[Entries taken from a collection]
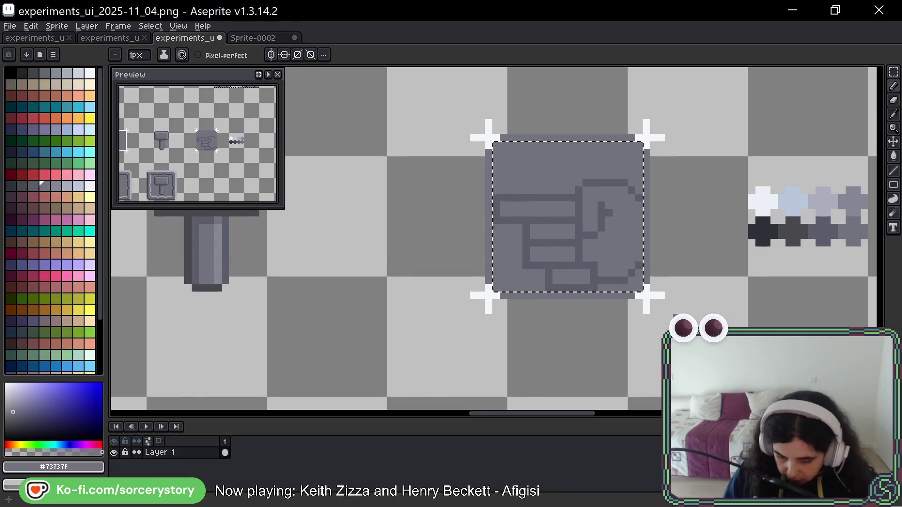
pyautogui.keyDown('alt'); pyautogui.click(521, 247); pyautogui.keyUp('alt')
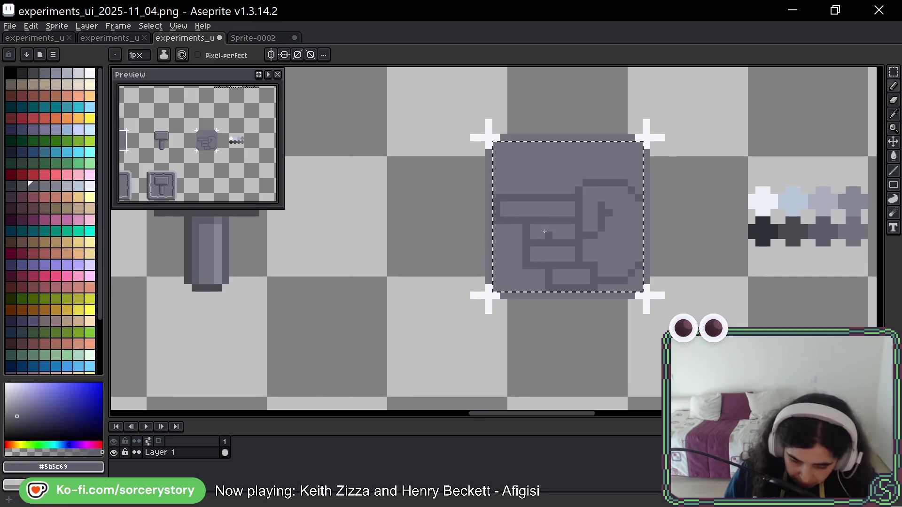
pyautogui.moveTo(541, 229); pyautogui.dragTo(529, 260)
pyautogui.keyDown('alt'); pyautogui.click(522, 282); pyautogui.keyUp('alt')
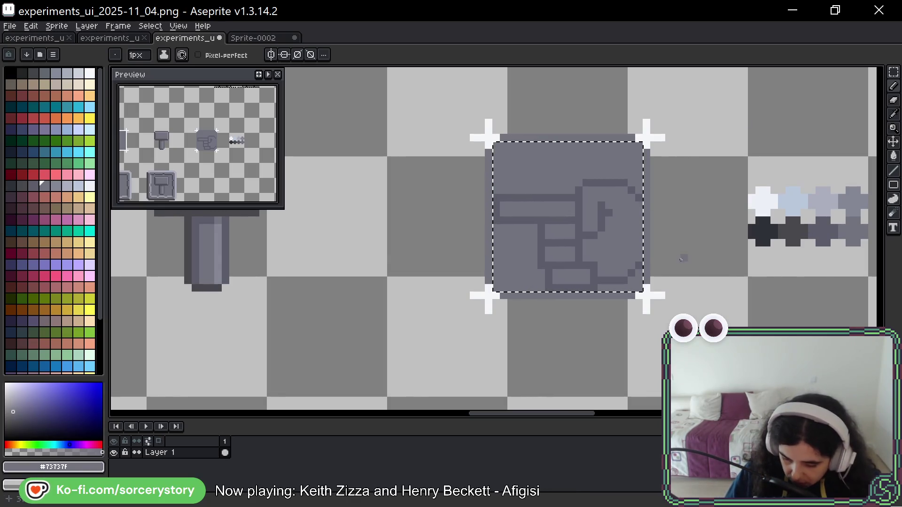
pyautogui.click(894, 72)
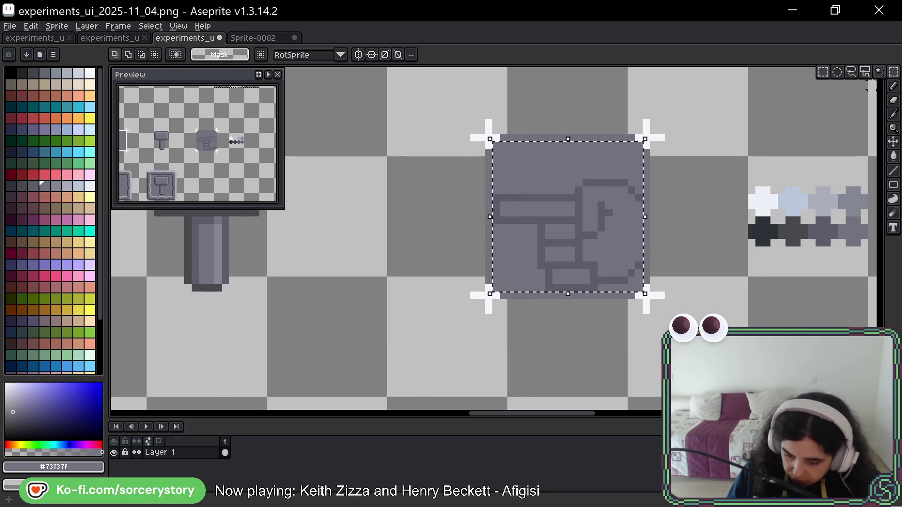
# - Move the thumb piece, redraw its top outline and paint over stray pixels in gray
pyautogui.moveTo(576, 179)
pyautogui.mouseDown()
pyautogui.moveTo(606, 241)
pyautogui.moveTo(596, 230)
pyautogui.mouseUp()
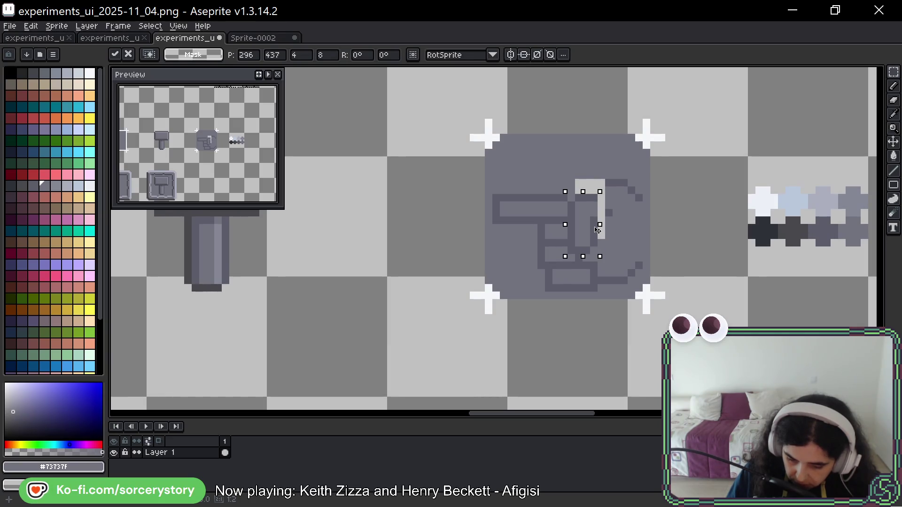
pyautogui.press('ctrl+d')
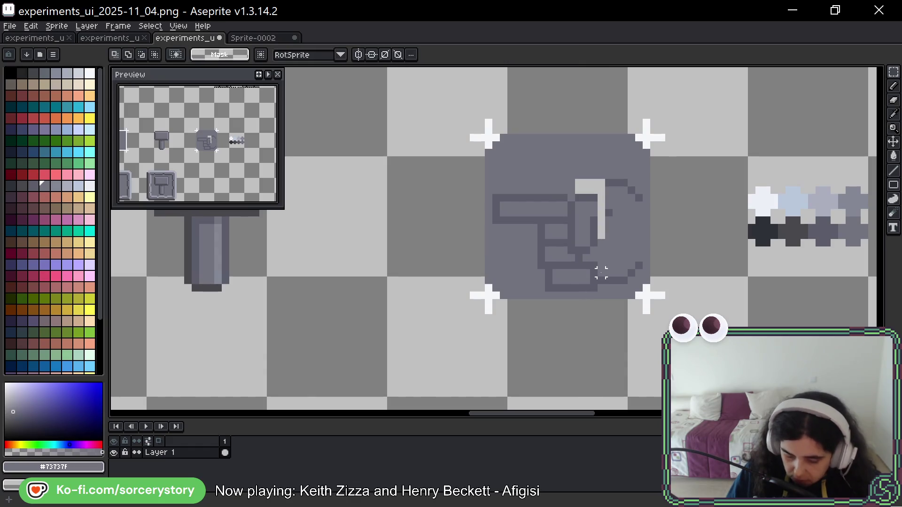
pyautogui.press('b')
pyautogui.keyDown('alt'); pyautogui.click(608, 213); pyautogui.keyUp('alt')
pyautogui.moveTo(605, 183)
pyautogui.mouseDown()
pyautogui.moveTo(583, 182)
pyautogui.moveTo(571, 198)
pyautogui.moveTo(576, 215)
pyautogui.mouseUp()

Work required ->
An exact copy of the records above is needed, with the pictures removed.

Result below ->
pyautogui.keyDown('alt'); pyautogui.click(521, 247); pyautogui.keyUp('alt')
pyautogui.moveTo(541, 229); pyautogui.dragTo(529, 260)
pyautogui.keyDown('alt'); pyautogui.click(522, 282); pyautogui.keyUp('alt')
pyautogui.click(894, 72)
# - Move the thumb piece, redraw its top outline and paint over stray pixels in gray
pyautogui.moveTo(576, 179)
pyautogui.mouseDown()
pyautogui.moveTo(606, 241)
pyautogui.moveTo(596, 230)
pyautogui.mouseUp()
pyautogui.press('ctrl+d')
pyautogui.press('b')
pyautogui.keyDown('alt'); pyautogui.click(608, 213); pyautogui.keyUp('alt')
pyautogui.moveTo(605, 183)
pyautogui.mouseDown()
pyautogui.moveTo(583, 182)
pyautogui.moveTo(571, 198)
pyautogui.moveTo(576, 215)
pyautogui.mouseUp()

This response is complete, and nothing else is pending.